Data extracts:
------------------------------------------------

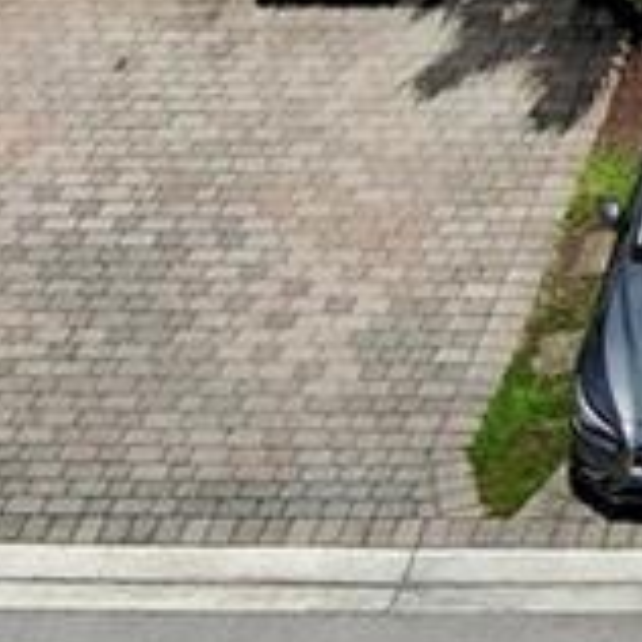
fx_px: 5246
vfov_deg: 6.9
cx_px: 2113
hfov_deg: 6.3
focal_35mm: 250
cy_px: -451
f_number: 2.8
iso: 101
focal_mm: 10.57
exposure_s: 1/3226
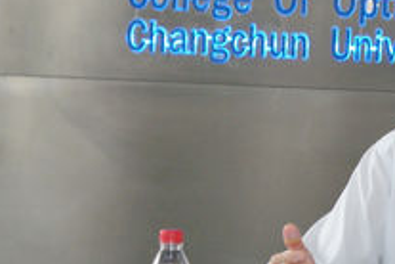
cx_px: 473
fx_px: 3061
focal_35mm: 279
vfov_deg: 4.9
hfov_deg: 7.3
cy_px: 159
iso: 800
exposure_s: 1/80
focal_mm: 70
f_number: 5.6
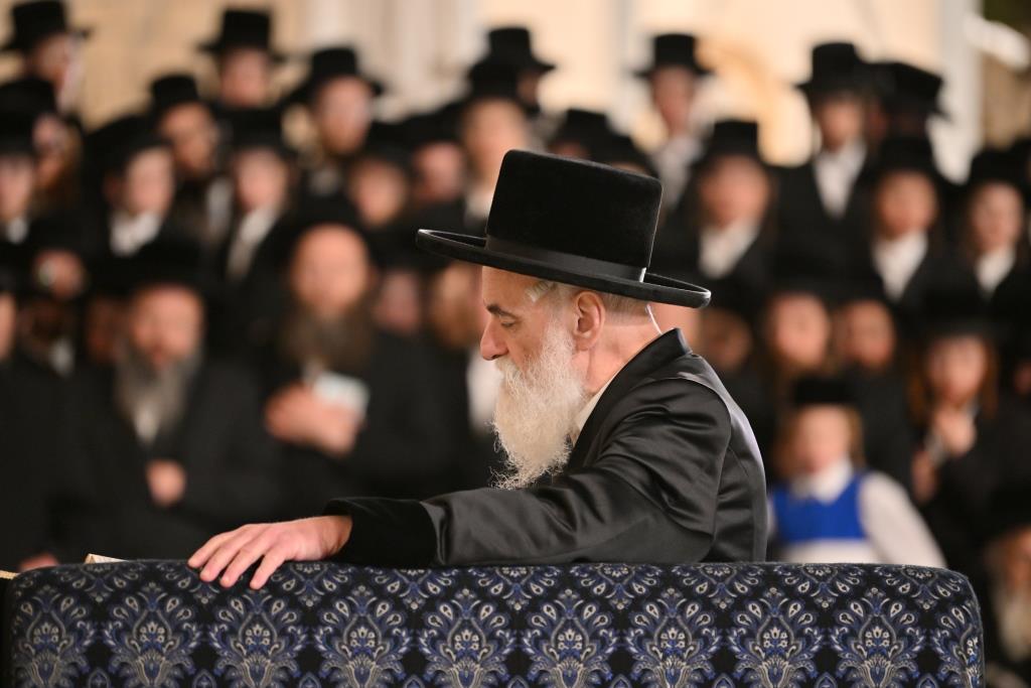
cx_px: 516
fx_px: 5728
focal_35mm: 200
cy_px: 344
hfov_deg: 10.3
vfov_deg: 6.9
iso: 1000
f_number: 2.8
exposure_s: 1/160
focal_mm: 200
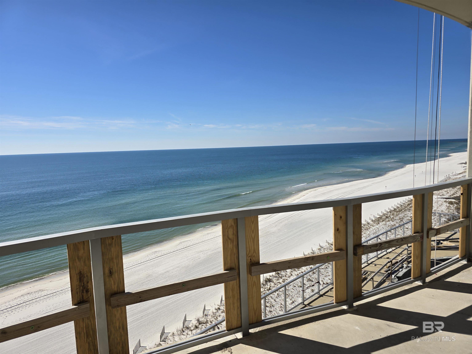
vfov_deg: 58.9
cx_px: 236
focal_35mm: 23
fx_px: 314
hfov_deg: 73.9
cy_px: 177
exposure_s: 1/1369
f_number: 1.7
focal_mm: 6.3
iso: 12
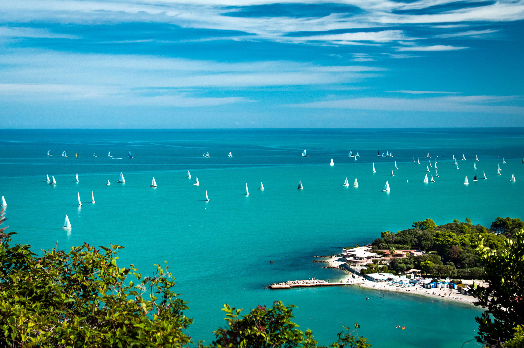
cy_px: 174
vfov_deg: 22.6
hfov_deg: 33.4
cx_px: 262
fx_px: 872
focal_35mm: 60
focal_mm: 40
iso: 320
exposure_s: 1/640
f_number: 5.6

------------------------------------------------

Exercise description: Output the listing above exactly, pictures omitted.

Answer to this exercise:
fx_px: 5246
vfov_deg: 6.9
cx_px: 2113
hfov_deg: 6.3
focal_35mm: 250
cy_px: -451
f_number: 2.8
iso: 101
focal_mm: 10.57
exposure_s: 1/3226
cx_px: 473
fx_px: 3061
focal_35mm: 279
vfov_deg: 4.9
hfov_deg: 7.3
cy_px: 159
iso: 800
exposure_s: 1/80
focal_mm: 70
f_number: 5.6
cx_px: 516
fx_px: 5728
focal_35mm: 200
cy_px: 344
hfov_deg: 10.3
vfov_deg: 6.9
iso: 1000
f_number: 2.8
exposure_s: 1/160
focal_mm: 200
vfov_deg: 58.9
cx_px: 236
focal_35mm: 23
fx_px: 314
hfov_deg: 73.9
cy_px: 177
exposure_s: 1/1369
f_number: 1.7
focal_mm: 6.3
iso: 12
cy_px: 174
vfov_deg: 22.6
hfov_deg: 33.4
cx_px: 262
fx_px: 872
focal_35mm: 60
focal_mm: 40
iso: 320
exposure_s: 1/640
f_number: 5.6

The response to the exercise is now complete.